While  Datalogic is committed to extend its support to Windows CE6/WEC 7 and Windows Embedded Handheld 6.5 (WEHH 6.5) till 2022, it has also started developing Android based mobile computers in 2015. It's DL-Axist™ PDA is a rugged full touch Enterprise Class PDA with Android technology and a brilliant display.

Zebra is the market leader in Enterprise mobile computing and has 42% rugged market share. It offers a wide range of handheld computers that cater to healthcare, mobile, logistics, and retail professionals, offering immediate access to business data in the field. Zebra’s strategy is to protect it’s customers’ legacy investment in windows based devices by extending support and have also started working on growing android portfolio. Zebra is also working on rugged tablets based on windows platform.

Zebra is seeing an increasing in demands for Android-based devices and there are plans to incorporate more Android tools into Zebra’s sales channel.

OS Adoption in Enterprise - v6.1


The rugged mobile computing industry is evolving to accommodate business demands for consumer friendly devices. For many years, almost all vertical, enterprise and industrial handhelds were running some version of Microsoft Windows. As more rugged device manufacturers are starting to adopt Android and other modern OS options, the devices have started offering features such as processing power and user interfaces that are similar to their consumer counterparts. Though end users, like retailers and transporters have the ability to leverage mobile investments for generating more complex business applications, it also serves as a wake up call for businesses who haven’t yet transitioned or made budget provisions for the possible investment in mobile computers due to OS shift.

While Windows 10 IoT Mobile Enterprise was theoretically the successor of the old Windows Mobile/Embedded Handheld, but due to the low adoption rate it did not penetrate the market.
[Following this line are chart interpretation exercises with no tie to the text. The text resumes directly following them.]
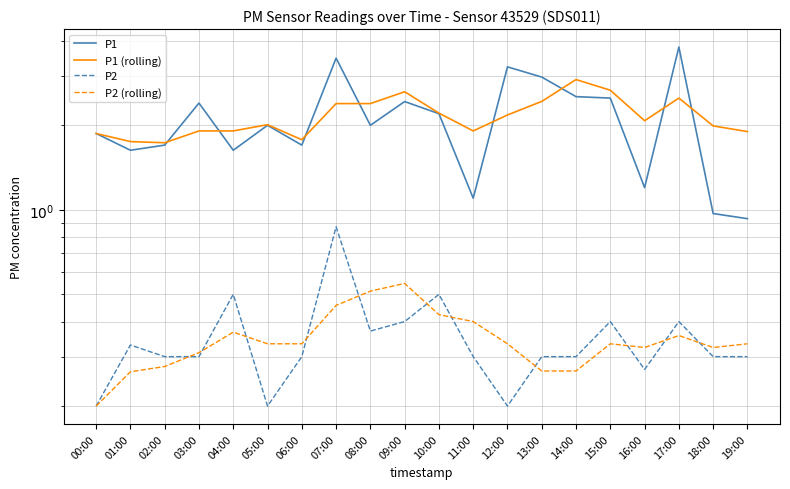

Between 17:00 and 18:00, which is larger?

17:00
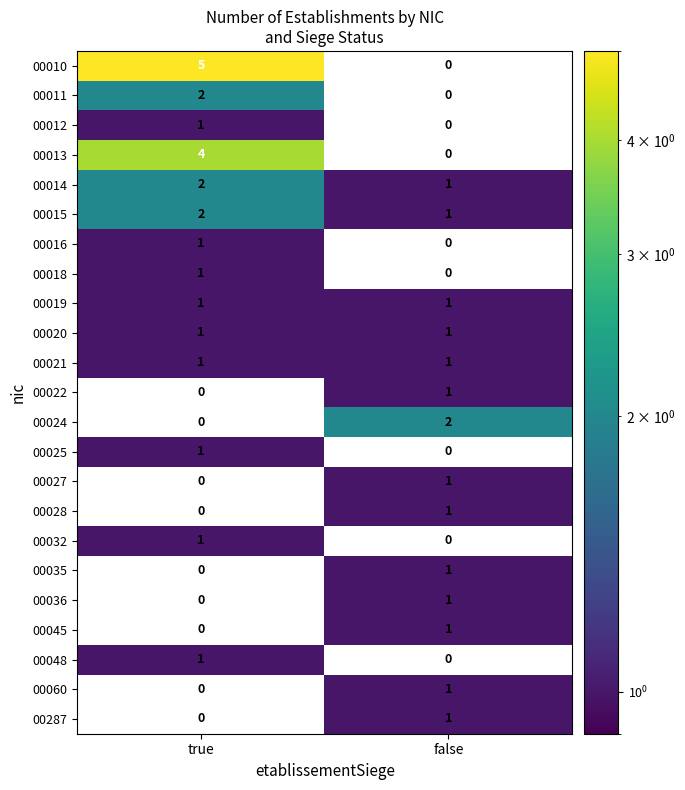

At which label does 00035 reach its peak?

false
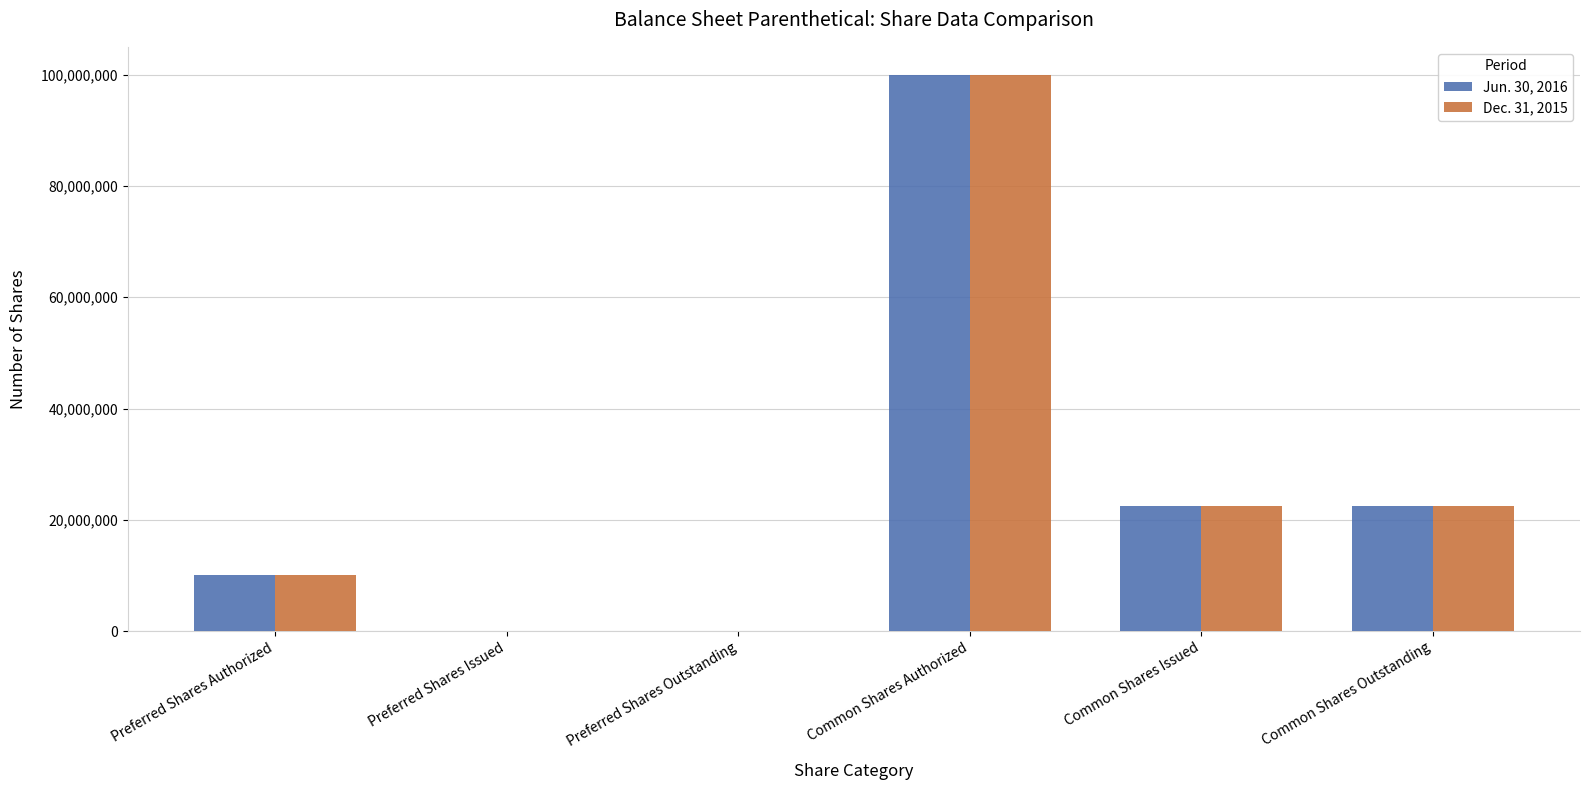

At which category is the sum across all series the highest?

Common Shares Authorized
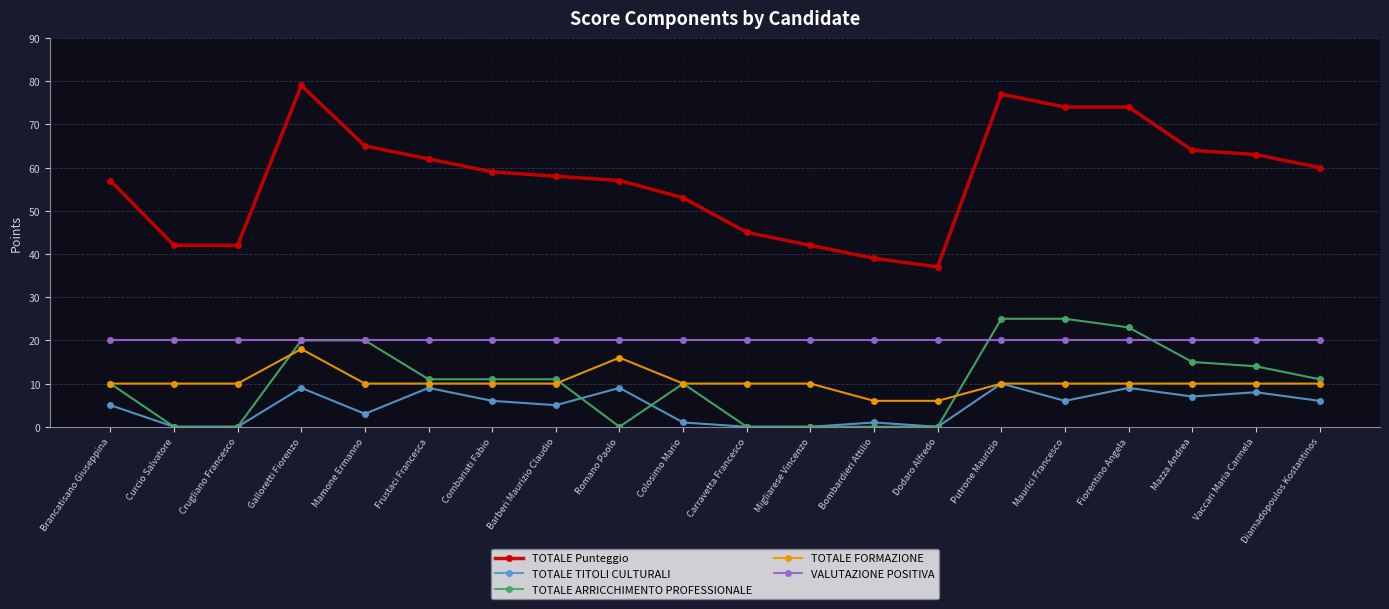

What is the approximate value of TOTALE Punteggio at Frustaci Francesca?

62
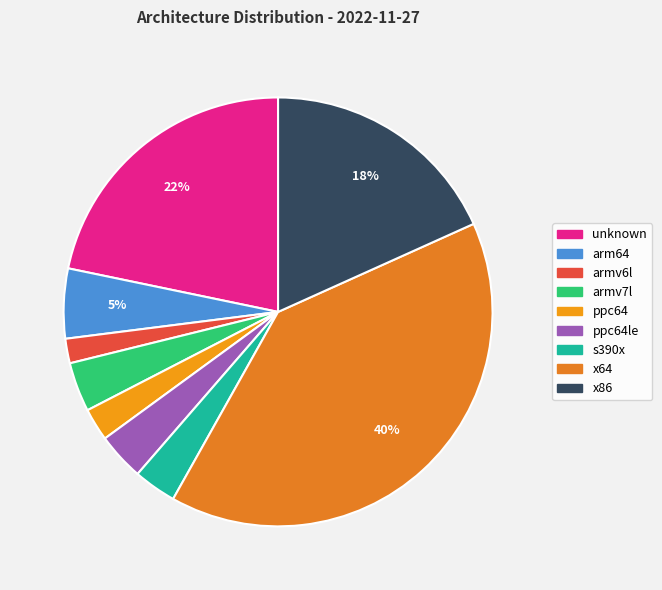

Which slice is the smallest?

armv6l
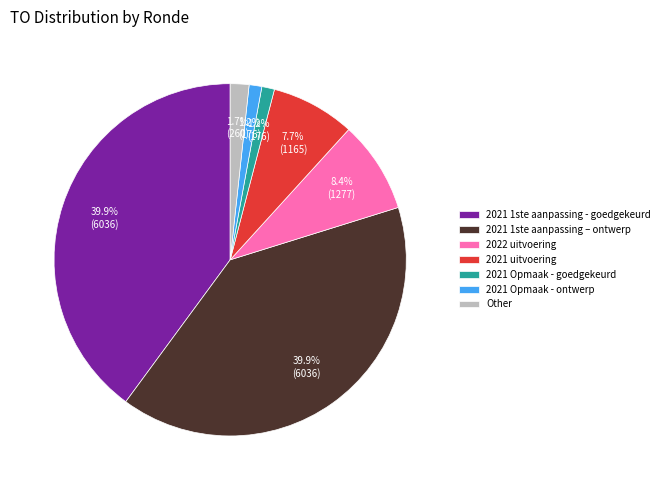

Is the sum of 2021 Opmaak - ontwerp and 2022 uitvoering greater than half?

No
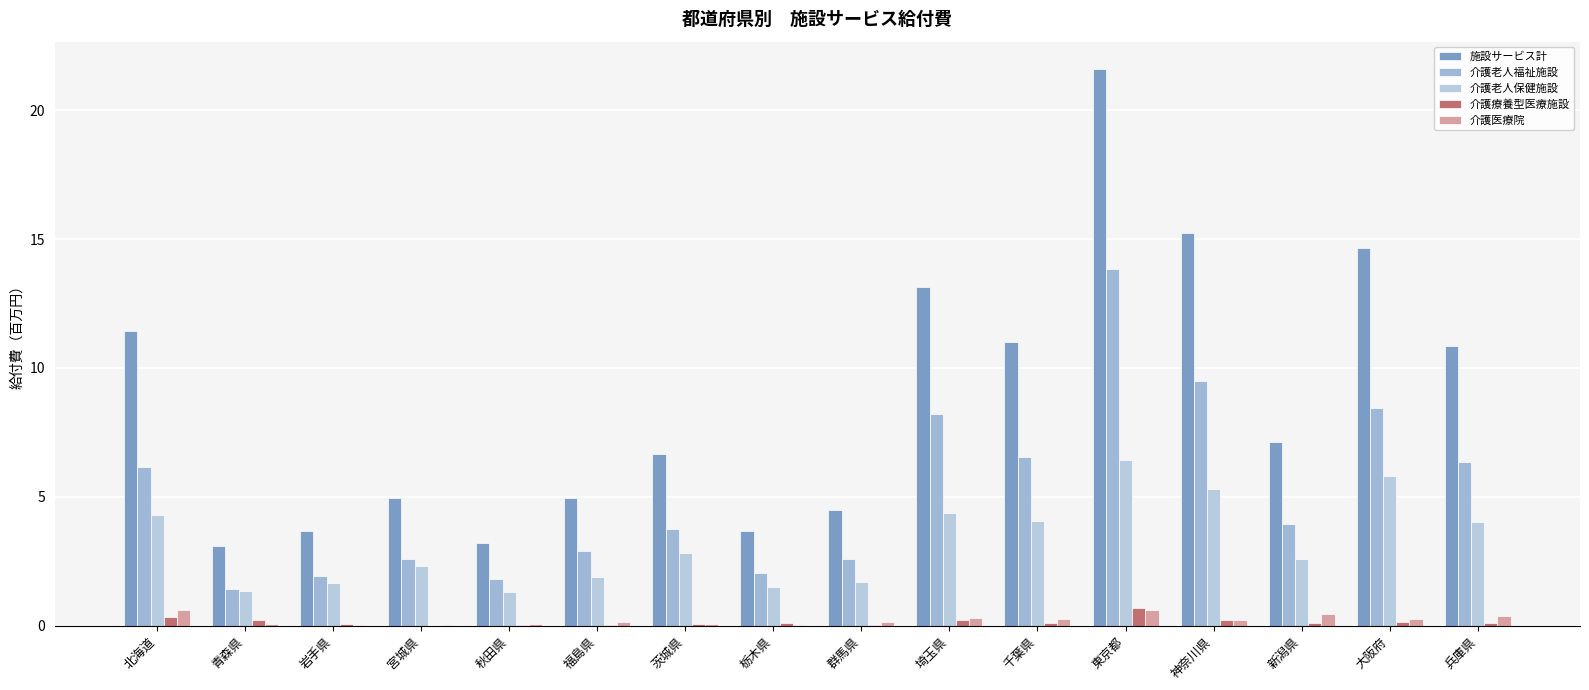

What is the difference between the 介護医療院 values at 群馬県 and 秋田県?

0.1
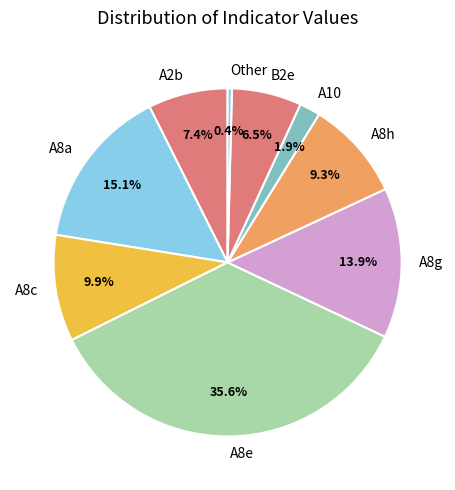

Which has a higher value, A8h or A8a?

A8a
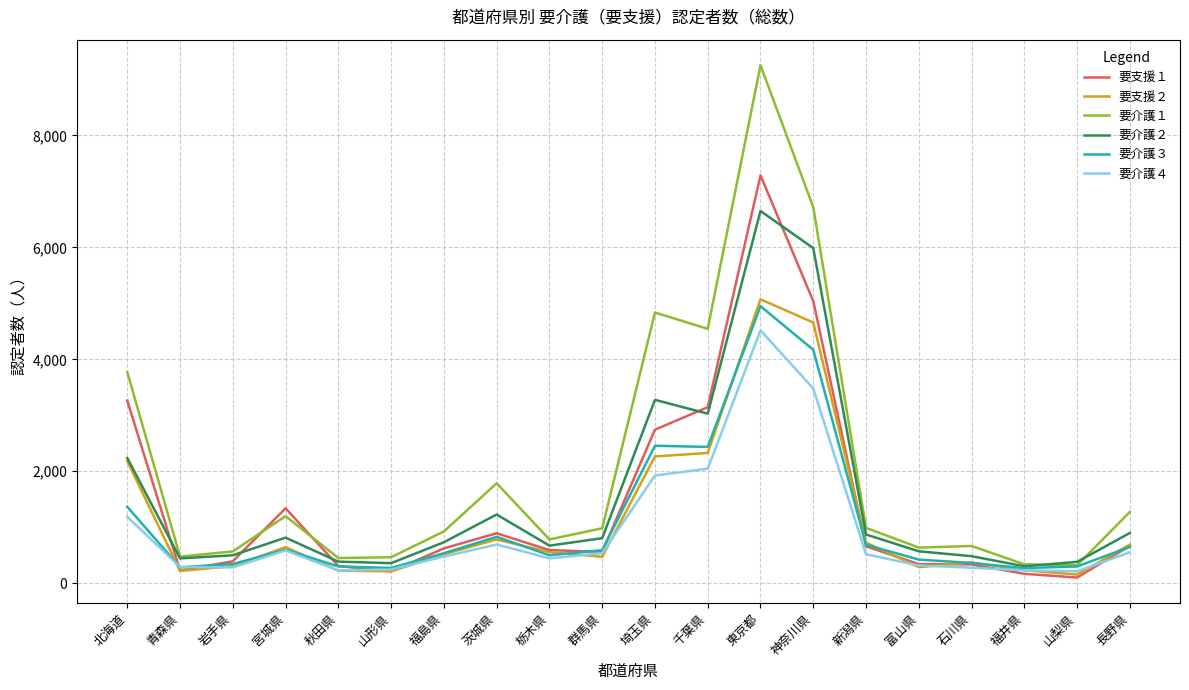

At which category is the sum across all series the highest?

東京都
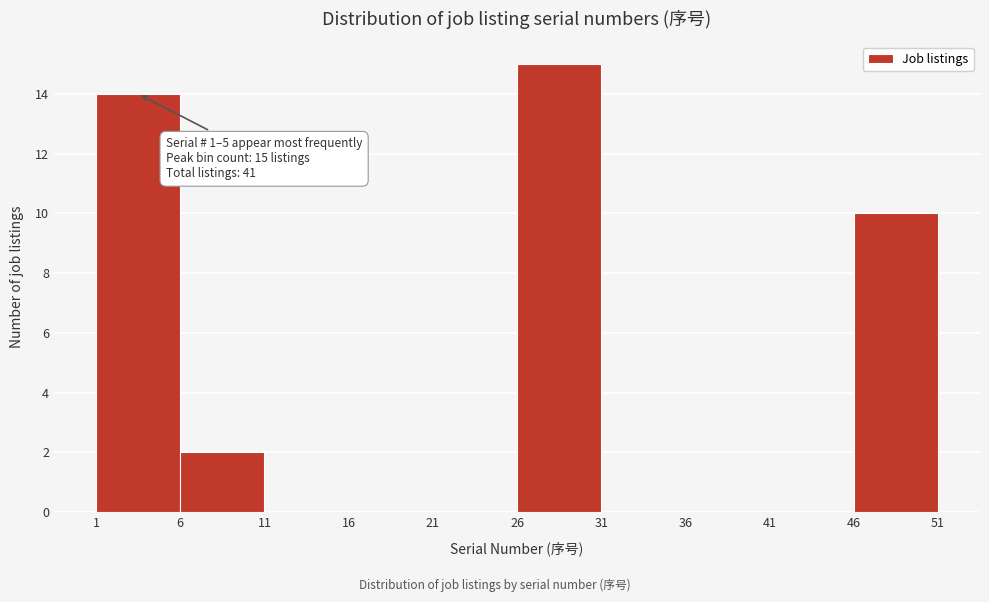

Which range on the x-axis has the tallest bar?

26 to 31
Some device developers feel that Android fragmentation is a barrier to user experience, a security risk, and a challenge for the developers, and this may leave a small door open for Windows to make a comeback. Also, device manufacturers are paving the path for next generation cross-platform devices, which provides stable, secure and feature-rich rugged mobile computers.

42Gears mobility management solution can secure and manage rugged mobile computers across the verticals. It supports native as well as MX Android operating systems. 42Gears also supports Windows Mobile operating systems starting from Windows CE 5, 6, 6.5 to 7 as well as Windows Mobile 5.X, 6.1 and 6.5 (professional/standard). 42Gears offers management of rugged devices in partnership with device manufacturers like Datalogic, Zebra, Urovo, Spectralink, Sonim, Kyocera, Bullitt and Bluebird.